Мариан была увлечена школой и рассказывала о ней не переставая и за обедом, и за ужином.
— Вы ничего не помните и о третьем письме? У господина Бувье память получше. По его словам, вы получили его в пятницу, как и предыдущие, где-то в двадцатых числах.
Оно было самым коротким и самым тревожным:
«До скорой встречи. Люблю тебя».
— Предполагаю, вы сожгли эти письма, как и все последующие?
Нет. Он порвал их на мелкие кусочки и бросил в Орно, чьи вздувшиеся от дождей бурые воды уносили ветки, трупы животных и разный мусор.

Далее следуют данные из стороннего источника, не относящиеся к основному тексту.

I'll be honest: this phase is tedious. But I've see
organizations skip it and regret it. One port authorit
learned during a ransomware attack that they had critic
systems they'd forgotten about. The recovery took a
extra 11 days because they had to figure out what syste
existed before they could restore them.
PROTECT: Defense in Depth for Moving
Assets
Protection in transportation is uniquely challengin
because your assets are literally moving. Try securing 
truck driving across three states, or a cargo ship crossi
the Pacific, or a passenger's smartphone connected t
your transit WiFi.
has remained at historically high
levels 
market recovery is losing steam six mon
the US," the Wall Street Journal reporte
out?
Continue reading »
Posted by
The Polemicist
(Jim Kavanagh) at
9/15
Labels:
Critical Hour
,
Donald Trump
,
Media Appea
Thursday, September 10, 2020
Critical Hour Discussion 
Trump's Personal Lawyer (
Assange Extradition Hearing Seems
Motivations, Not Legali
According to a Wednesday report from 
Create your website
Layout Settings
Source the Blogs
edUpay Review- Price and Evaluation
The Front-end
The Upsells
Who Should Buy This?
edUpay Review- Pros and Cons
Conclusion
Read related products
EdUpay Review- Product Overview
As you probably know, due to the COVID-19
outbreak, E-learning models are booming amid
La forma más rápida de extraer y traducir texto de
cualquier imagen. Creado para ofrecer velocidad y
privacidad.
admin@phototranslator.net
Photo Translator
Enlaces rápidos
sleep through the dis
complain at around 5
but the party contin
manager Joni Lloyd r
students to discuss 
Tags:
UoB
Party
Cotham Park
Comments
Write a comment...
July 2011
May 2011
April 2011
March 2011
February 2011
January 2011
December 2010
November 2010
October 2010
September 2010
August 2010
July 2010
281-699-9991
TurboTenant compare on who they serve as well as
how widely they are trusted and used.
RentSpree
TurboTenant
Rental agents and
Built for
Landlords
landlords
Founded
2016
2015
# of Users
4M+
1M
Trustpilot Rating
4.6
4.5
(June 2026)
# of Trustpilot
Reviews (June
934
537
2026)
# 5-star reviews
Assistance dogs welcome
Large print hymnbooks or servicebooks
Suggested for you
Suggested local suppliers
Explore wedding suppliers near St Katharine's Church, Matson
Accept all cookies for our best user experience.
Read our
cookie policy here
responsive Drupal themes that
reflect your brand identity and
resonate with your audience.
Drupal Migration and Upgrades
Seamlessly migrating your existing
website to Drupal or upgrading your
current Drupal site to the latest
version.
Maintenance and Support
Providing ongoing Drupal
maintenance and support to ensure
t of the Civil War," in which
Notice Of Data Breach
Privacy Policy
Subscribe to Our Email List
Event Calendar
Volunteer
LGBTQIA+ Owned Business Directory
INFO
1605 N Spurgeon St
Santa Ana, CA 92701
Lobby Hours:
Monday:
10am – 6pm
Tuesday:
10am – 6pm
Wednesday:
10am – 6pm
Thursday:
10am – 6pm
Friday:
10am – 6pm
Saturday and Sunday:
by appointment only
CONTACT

— Если верить моему опыту, вы скоро перемените тактику. По всем другим пунктам вы, кажется, отвечали откровенно. Я удивлен, что ваш адвокат не посоветовал придерживаться той же линии в отношении этих писем — тогда вы могли бы сказать мне, в каком состоянии духа вы находились в конце октября.
Это было бы невозможно. Его состояние духа менялось каждый час. Он старался не задумываться и чувствовал, что Жизель наблюдает за ним с любопытством, если не с тревогой.
Она уже не спрашивала его: «О чем ты думаешь?»
Она лишь вяло интересовалась: «Ты не голоден?»
Он потерял аппетит. Трижды он ходил на рассвете за грибами на луг, который был между его домом и кузницей, на самом верху холма, рядом с вишневым садом. Он продал несколько тракторов, два из них сельхозкооперативу в Вирье, который сдавал их внаем мелким фермерам, и от него же получил заказ на сноповязалку к будущему лету.
Это был удачный год, и он смог выплатить значительную сумму за дом.
— Итак, мы дошли до тридцать первого октября. Что вы делали в этот день?
— Я поехал на встречу с клиентом в Вермуаз — это примерно в тридцати двух километрах, а остальную часть дня я чинил трактор. Я никак не мог найти неисправность и пообедал на ферме.
— Вы возвращались через Триан? А к брату зашли?
— Да, это было по дороге, и у меня вошло в привычку зайти поболтать с Венсаном и Лючией.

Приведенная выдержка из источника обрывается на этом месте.